_Objective_: Give every line of the listing below as a JSON list of strings, one string per line, with blank lines skipped and the pictures left out.

_Records for processing_:
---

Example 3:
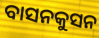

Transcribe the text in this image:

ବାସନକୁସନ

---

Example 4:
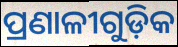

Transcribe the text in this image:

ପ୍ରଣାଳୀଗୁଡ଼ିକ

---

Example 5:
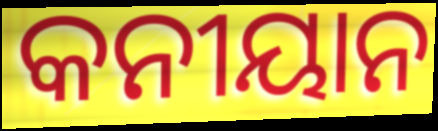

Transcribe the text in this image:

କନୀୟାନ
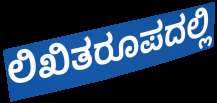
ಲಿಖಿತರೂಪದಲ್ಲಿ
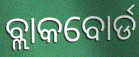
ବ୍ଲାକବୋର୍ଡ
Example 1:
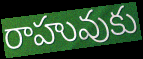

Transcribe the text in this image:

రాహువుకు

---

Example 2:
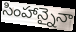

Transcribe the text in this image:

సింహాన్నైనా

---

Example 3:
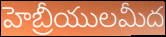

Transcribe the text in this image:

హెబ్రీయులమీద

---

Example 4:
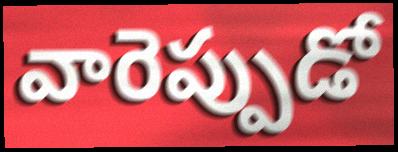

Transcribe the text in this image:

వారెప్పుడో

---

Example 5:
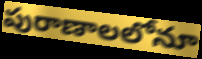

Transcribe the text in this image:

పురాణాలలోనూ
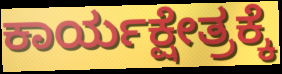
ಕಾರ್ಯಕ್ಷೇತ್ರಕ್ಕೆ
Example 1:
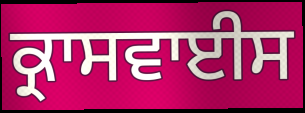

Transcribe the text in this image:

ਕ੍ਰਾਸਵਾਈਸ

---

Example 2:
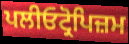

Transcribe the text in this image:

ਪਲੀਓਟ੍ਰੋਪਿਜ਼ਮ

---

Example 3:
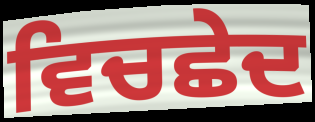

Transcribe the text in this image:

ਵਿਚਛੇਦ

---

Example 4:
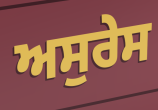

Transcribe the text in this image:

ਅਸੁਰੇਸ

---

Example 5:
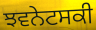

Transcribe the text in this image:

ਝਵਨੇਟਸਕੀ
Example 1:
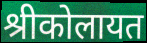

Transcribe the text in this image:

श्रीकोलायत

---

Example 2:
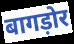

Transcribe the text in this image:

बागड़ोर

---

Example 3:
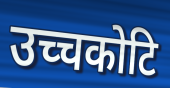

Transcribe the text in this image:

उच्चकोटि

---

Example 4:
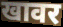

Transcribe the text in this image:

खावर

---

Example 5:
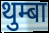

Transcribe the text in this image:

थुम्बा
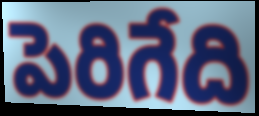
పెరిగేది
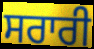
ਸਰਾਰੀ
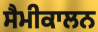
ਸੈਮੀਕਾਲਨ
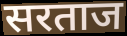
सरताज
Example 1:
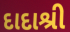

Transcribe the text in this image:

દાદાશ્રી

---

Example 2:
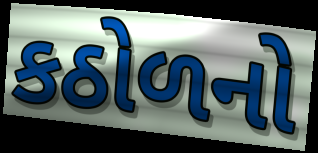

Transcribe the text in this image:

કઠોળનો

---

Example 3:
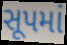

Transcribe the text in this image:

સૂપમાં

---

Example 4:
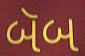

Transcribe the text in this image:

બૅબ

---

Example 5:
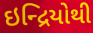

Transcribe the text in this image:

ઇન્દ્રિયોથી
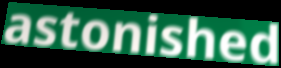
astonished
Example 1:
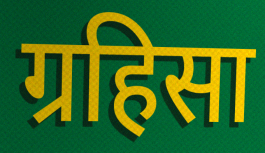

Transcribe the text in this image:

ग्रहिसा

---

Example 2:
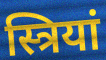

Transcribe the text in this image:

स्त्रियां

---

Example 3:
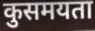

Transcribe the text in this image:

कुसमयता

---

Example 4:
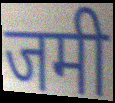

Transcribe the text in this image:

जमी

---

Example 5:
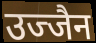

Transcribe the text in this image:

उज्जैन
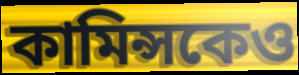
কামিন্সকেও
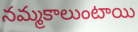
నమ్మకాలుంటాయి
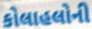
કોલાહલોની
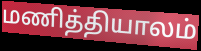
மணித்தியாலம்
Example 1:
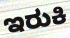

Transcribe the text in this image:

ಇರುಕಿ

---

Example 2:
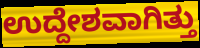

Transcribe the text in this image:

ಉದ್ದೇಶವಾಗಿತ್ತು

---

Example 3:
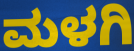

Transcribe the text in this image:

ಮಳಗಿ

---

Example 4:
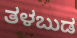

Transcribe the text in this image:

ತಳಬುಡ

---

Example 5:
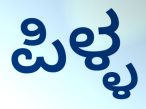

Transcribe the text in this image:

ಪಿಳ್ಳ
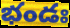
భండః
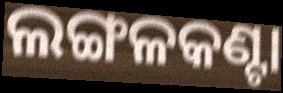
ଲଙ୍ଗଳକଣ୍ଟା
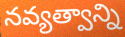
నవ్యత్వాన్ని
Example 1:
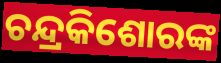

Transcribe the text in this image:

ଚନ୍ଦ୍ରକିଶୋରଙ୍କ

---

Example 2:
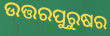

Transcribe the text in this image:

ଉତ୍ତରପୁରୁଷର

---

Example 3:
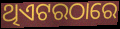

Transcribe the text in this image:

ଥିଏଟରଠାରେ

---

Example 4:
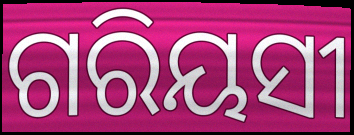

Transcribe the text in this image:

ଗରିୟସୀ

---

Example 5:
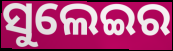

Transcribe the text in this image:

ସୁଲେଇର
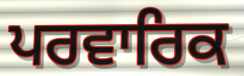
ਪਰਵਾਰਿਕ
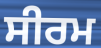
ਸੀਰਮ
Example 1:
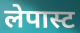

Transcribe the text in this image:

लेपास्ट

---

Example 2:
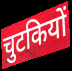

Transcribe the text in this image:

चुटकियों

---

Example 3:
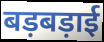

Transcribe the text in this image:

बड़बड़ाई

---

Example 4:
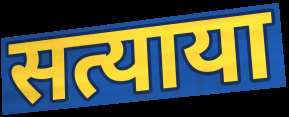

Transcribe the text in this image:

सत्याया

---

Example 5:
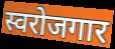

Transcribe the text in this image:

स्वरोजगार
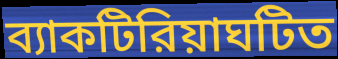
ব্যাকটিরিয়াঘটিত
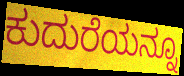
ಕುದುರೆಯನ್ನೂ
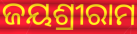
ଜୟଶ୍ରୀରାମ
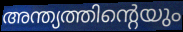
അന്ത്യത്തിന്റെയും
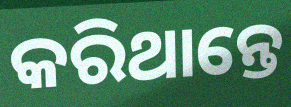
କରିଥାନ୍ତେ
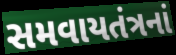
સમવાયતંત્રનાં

_Answer to the problem_:
[
  "---",
  "Example 3:",
  "Transcribe the text in this image:",
  "ବାସନକୁସନ",
  "---",
  "Example 4:",
  "Transcribe the text in this image:",
  "ପ୍ରଣାଳୀଗୁଡ଼ିକ",
  "---",
  "Example 5:",
  "Transcribe the text in this image:",
  "କନୀୟାନ",
  "ಲಿಖಿತರೂಪದಲ್ಲಿ",
  "ବ୍ଲାକବୋର୍ଡ",
  "Example 1:",
  "Transcribe the text in this image:",
  "రాహువుకు",
  "---",
  "Example 2:",
  "Transcribe the text in this image:",
  "సింహాన్నైనా",
  "---",
  "Example 3:",
  "Transcribe the text in this image:",
  "హెబ్రీయులమీద",
  "---",
  "Example 4:",
  "Transcribe the text in this image:",
  "వారెప్పుడో",
  "---",
  "Example 5:",
  "Transcribe the text in this image:",
  "పురాణాలలోనూ",
  "ಕಾರ್ಯಕ್ಷೇತ್ರಕ್ಕೆ",
  "Example 1:",
  "Transcribe the text in this image:",
  "ਕ੍ਰਾਸਵਾਈਸ",
  "---",
  "Example 2:",
  "Transcribe the text in this image:",
  "ਪਲੀਓਟ੍ਰੋਪਿਜ਼ਮ",
  "---",
  "Example 3:",
  "Transcribe the text in this image:",
  "ਵਿਚਛੇਦ",
  "---",
  "Example 4:",
  "Transcribe the text in this image:",
  "ਅਸੁਰੇਸ",
  "---",
  "Example 5:",
  "Transcribe the text in this image:",
  "ਝਵਨੇਟਸਕੀ",
  "Example 1:",
  "Transcribe the text in this image:",
  "श्रीकोलायत",
  "---",
  "Example 2:",
  "Transcribe the text in this image:",
  "बागड़ोर",
  "---",
  "Example 3:",
  "Transcribe the text in this image:",
  "उच्चकोटि",
  "---",
  "Example 4:",
  "Transcribe the text in this image:",
  "खावर",
  "---",
  "Example 5:",
  "Transcribe the text in this image:",
  "थुम्बा",
  "పెరిగేది",
  "ਸਰਾਰੀ",
  "ਸੈਮੀਕਾਲਨ",
  "सरताज",
  "Example 1:",
  "Transcribe the text in this image:",
  "દાદાશ્રી",
  "---",
  "Example 2:",
  "Transcribe the text in this image:",
  "કઠોળનો",
  "---",
  "Example 3:",
  "Transcribe the text in this image:",
  "સૂપમાં",
  "---",
  "Example 4:",
  "Transcribe the text in this image:",
  "બૅબ",
  "---",
  "Example 5:",
  "Transcribe the text in this image:",
  "ઇન્દ્રિયોથી",
  "astonished",
  "Example 1:",
  "Transcribe the text in this image:",
  "ग्रहिसा",
  "---",
  "Example 2:",
  "Transcribe the text in this image:",
  "स्त्रियां",
  "---",
  "Example 3:",
  "Transcribe the text in this image:",
  "कुसमयता",
  "---",
  "Example 4:",
  "Transcribe the text in this image:",
  "जमी",
  "---",
  "Example 5:",
  "Transcribe the text in this image:",
  "उज्जैन",
  "কামিন্সকেও",
  "నమ్మకాలుంటాయి",
  "કોલાહલોની",
  "மணித்தியாலம்",
  "Example 1:",
  "Transcribe the text in this image:",
  "ಇರುಕಿ",
  "---",
  "Example 2:",
  "Transcribe the text in this image:",
  "ಉದ್ದೇಶವಾಗಿತ್ತು",
  "---",
  "Example 3:",
  "Transcribe the text in this image:",
  "ಮಳಗಿ",
  "---",
  "Example 4:",
  "Transcribe the text in this image:",
  "ತಳಬುಡ",
  "---",
  "Example 5:",
  "Transcribe the text in this image:",
  "ಪಿಳ್ಳ",
  "భండః",
  "ଲଙ୍ଗଳକଣ୍ଟା",
  "నవ్యత్వాన్ని",
  "Example 1:",
  "Transcribe the text in this image:",
  "ଚନ୍ଦ୍ରକିଶୋରଙ୍କ",
  "---",
  "Example 2:",
  "Transcribe the text in this image:",
  "ଉତ୍ତରପୁରୁଷର",
  "---",
  "Example 3:",
  "Transcribe the text in this image:",
  "ଥିଏଟରଠାରେ",
  "---",
  "Example 4:",
  "Transcribe the text in this image:",
  "ଗରିୟସୀ",
  "---",
  "Example 5:",
  "Transcribe the text in this image:",
  "ସୁଲେଇର",
  "ਪਰਵਾਰਿਕ",
  "ਸੀਰਮ",
  "Example 1:",
  "Transcribe the text in this image:",
  "लेपास्ट",
  "---",
  "Example 2:",
  "Transcribe the text in this image:",
  "चुटकियों",
  "---",
  "Example 3:",
  "Transcribe the text in this image:",
  "बड़बड़ाई",
  "---",
  "Example 4:",
  "Transcribe the text in this image:",
  "सत्याया",
  "---",
  "Example 5:",
  "Transcribe the text in this image:",
  "स्वरोजगार",
  "ব্যাকটিরিয়াঘটিত",
  "ಕುದುರೆಯನ್ನೂ",
  "ଜୟଶ୍ରୀରାମ",
  "അന്ത്യത്തിന്റെയും",
  "କରିଥାନ୍ତେ",
  "સમવાયતંત્રનાં"
]